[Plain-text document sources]
_ _ _ _ _ _ _

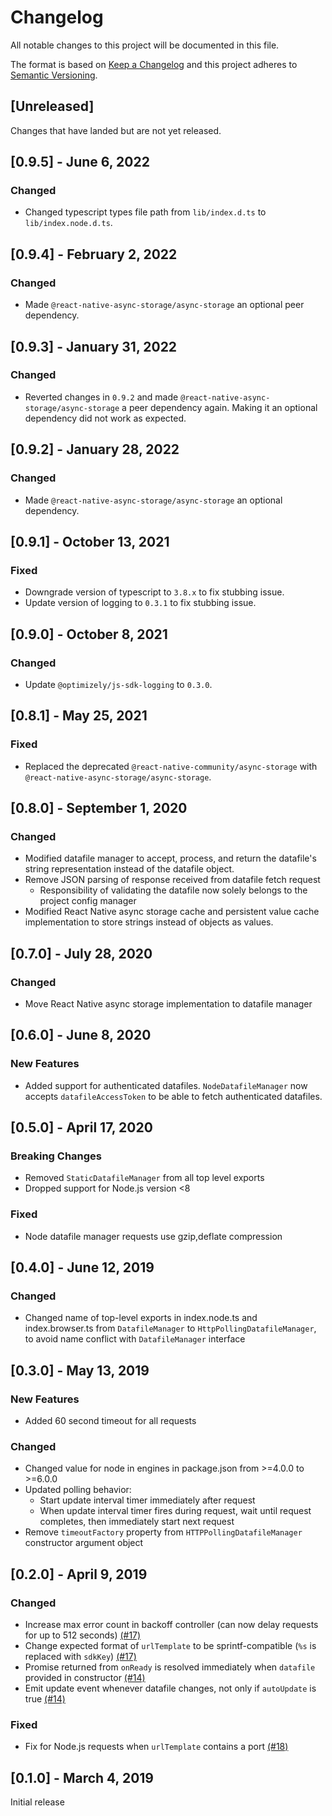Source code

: # Changelog
All notable changes to this project will be documented in this file.

The format is based on [Keep a Changelog](http://keepachangelog.com/en/1.0.0/)
and this project adheres to [Semantic Versioning](http://semver.org/spec/v2.0.0.html).

## [Unreleased]
Changes that have landed but are not yet released.

## [0.9.5] - June 6, 2022

### Changed
- Changed typescript types file path from `lib/index.d.ts` to `lib/index.node.d.ts`.

## [0.9.4] - February 2, 2022

### Changed
- Made `@react-native-async-storage/async-storage` an optional peer dependency.

## [0.9.3] - January 31, 2022

### Changed
- Reverted changes in `0.9.2` and made `@react-native-async-storage/async-storage` a peer dependency again. Making it an optional dependency did not work as expected.

## [0.9.2] - January 28, 2022

### Changed
- Made `@react-native-async-storage/async-storage` an optional dependency.

## [0.9.1] - October 13, 2021

### Fixed
- Downgrade version of typescript to `3.8.x` to fix stubbing issue.
- Update version of logging to `0.3.1` to fix stubbing issue.

## [0.9.0] - October 8, 2021

### Changed
- Update `@optimizely/js-sdk-logging` to `0.3.0`.

## [0.8.1] - May 25, 2021

### Fixed

- Replaced the deprecated `@react-native-community/async-storage` with `@react-native-async-storage/async-storage`.

## [0.8.0] - September 1, 2020

### Changed

- Modified datafile manager to accept, process, and return the datafile's string representation instead of the datafile object.
- Remove JSON parsing of response received from datafile fetch request
  - Responsibility of validating the datafile now solely belongs to the project config manager
- Modified React Native async storage cache and persistent value cache implementation to store strings instead of objects as values.

## [0.7.0] - July 28, 2020

### Changed

- Move React Native async storage implementation to datafile manager

## [0.6.0] - June 8, 2020

### New Features
- Added support for authenticated datafiles. `NodeDatafileManager` now accepts `datafileAccessToken` to be able to fetch authenticated datafiles.

## [0.5.0] - April 17, 2020

### Breaking Changes
- Removed `StaticDatafileManager` from all top level exports
- Dropped support for Node.js version <8

### Fixed

- Node datafile manager requests use gzip,deflate compression

## [0.4.0] - June 12, 2019

### Changed
- Changed name of top-level exports in index.node.ts and index.browser.ts from `DatafileManager` to `HttpPollingDatafileManager`, to avoid name conflict with `DatafileManager` interface

## [0.3.0] - May 13, 2019

### New Features
- Added 60 second timeout for all requests

### Changed
- Changed value for node in engines in package.json from >=4.0.0 to >=6.0.0
- Updated polling behavior:
  - Start update interval timer immediately after request
  - When update interval timer fires during request, wait until request completes, then immediately start next request
- Remove `timeoutFactory` property from `HTTPPollingDatafileManager` constructor argument object

## [0.2.0] - April 9, 2019

### Changed
- Increase max error count in backoff controller (can now delay requests for up to 512 seconds) [(#17)](https://github.com/optimizely/javascript-sdk-dev/pull/17)
- Change expected format of `urlTemplate` to be sprintf-compatible (`%s` is replaced with `sdkKey`) [(#17)](https://github.com/optimizely/javascript-sdk-dev/pull/17)
- Promise returned from `onReady` is resolved immediately when `datafile` provided in constructor [(#14)](https://github.com/optimizely/javascript-sdk-dev/pull/14)
- Emit update event whenever datafile changes, not only if `autoUpdate` is true [(#14)](https://github.com/optimizely/javascript-sdk-dev/pull/14)

### Fixed

- Fix for Node.js requests when `urlTemplate` contains a port [(#18)](https://github.com/optimizely/javascript-sdk-dev/pull/18)

## [0.1.0] - March 4, 2019

Initial release

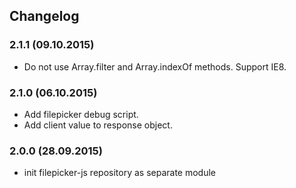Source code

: ## Changelog

### 2.1.1 (09.10.2015)
- Do not use Array.filter and Array.indexOf methods. Support IE8.

### 2.1.0 (06.10.2015)
- Add filepicker debug script.
- Add client value to response object.

### 2.0.0 (28.09.2015)
- init filepicker-js repository as separate module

_ _ _ _ _ _ _

» **EXERCISE PROMPT**: Reproduce every line of the rows above verbatim, without altering any character, and leave the pictures out of your answer.

» **ANSWER BOX**:
Source code

: # Changelog
All notable changes to this project will be documented in this file.

The format is based on [Keep a Changelog](http://keepachangelog.com/en/1.0.0/)
and this project adheres to [Semantic Versioning](http://semver.org/spec/v2.0.0.html).

## [Unreleased]
Changes that have landed but are not yet released.

## [0.9.5] - June 6, 2022

### Changed
- Changed typescript types file path from `lib/index.d.ts` to `lib/index.node.d.ts`.

## [0.9.4] - February 2, 2022

### Changed
- Made `@react-native-async-storage/async-storage` an optional peer dependency.

## [0.9.3] - January 31, 2022

### Changed
- Reverted changes in `0.9.2` and made `@react-native-async-storage/async-storage` a peer dependency again. Making it an optional dependency did not work as expected.

## [0.9.2] - January 28, 2022

### Changed
- Made `@react-native-async-storage/async-storage` an optional dependency.

## [0.9.1] - October 13, 2021

### Fixed
- Downgrade version of typescript to `3.8.x` to fix stubbing issue.
- Update version of logging to `0.3.1` to fix stubbing issue.

## [0.9.0] - October 8, 2021

### Changed
- Update `@optimizely/js-sdk-logging` to `0.3.0`.

## [0.8.1] - May 25, 2021

### Fixed

- Replaced the deprecated `@react-native-community/async-storage` with `@react-native-async-storage/async-storage`.

## [0.8.0] - September 1, 2020

### Changed

- Modified datafile manager to accept, process, and return the datafile's string representation instead of the datafile object.
- Remove JSON parsing of response received from datafile fetch request
  - Responsibility of validating the datafile now solely belongs to the project config manager
- Modified React Native async storage cache and persistent value cache implementation to store strings instead of objects as values.

## [0.7.0] - July 28, 2020

### Changed

- Move React Native async storage implementation to datafile manager

## [0.6.0] - June 8, 2020

### New Features
- Added support for authenticated datafiles. `NodeDatafileManager` now accepts `datafileAccessToken` to be able to fetch authenticated datafiles.

## [0.5.0] - April 17, 2020

### Breaking Changes
- Removed `StaticDatafileManager` from all top level exports
- Dropped support for Node.js version <8

### Fixed

- Node datafile manager requests use gzip,deflate compression

## [0.4.0] - June 12, 2019

### Changed
- Changed name of top-level exports in index.node.ts and index.browser.ts from `DatafileManager` to `HttpPollingDatafileManager`, to avoid name conflict with `DatafileManager` interface

## [0.3.0] - May 13, 2019

### New Features
- Added 60 second timeout for all requests

### Changed
- Changed value for node in engines in package.json from >=4.0.0 to >=6.0.0
- Updated polling behavior:
  - Start update interval timer immediately after request
  - When update interval timer fires during request, wait until request completes, then immediately start next request
- Remove `timeoutFactory` property from `HTTPPollingDatafileManager` constructor argument object

## [0.2.0] - April 9, 2019

### Changed
- Increase max error count in backoff controller (can now delay requests for up to 512 seconds) [(#17)](https://github.com/optimizely/javascript-sdk-dev/pull/17)
- Change expected format of `urlTemplate` to be sprintf-compatible (`%s` is replaced with `sdkKey`) [(#17)](https://github.com/optimizely/javascript-sdk-dev/pull/17)
- Promise returned from `onReady` is resolved immediately when `datafile` provided in constructor [(#14)](https://github.com/optimizely/javascript-sdk-dev/pull/14)
- Emit update event whenever datafile changes, not only if `autoUpdate` is true [(#14)](https://github.com/optimizely/javascript-sdk-dev/pull/14)

### Fixed

- Fix for Node.js requests when `urlTemplate` contains a port [(#18)](https://github.com/optimizely/javascript-sdk-dev/pull/18)

## [0.1.0] - March 4, 2019

Initial release

Source code

: ## Changelog

### 2.1.1 (09.10.2015)
- Do not use Array.filter and Array.indexOf methods. Support IE8.

### 2.1.0 (06.10.2015)
- Add filepicker debug script.
- Add client value to response object.

### 2.0.0 (28.09.2015)
- init filepicker-js repository as separate module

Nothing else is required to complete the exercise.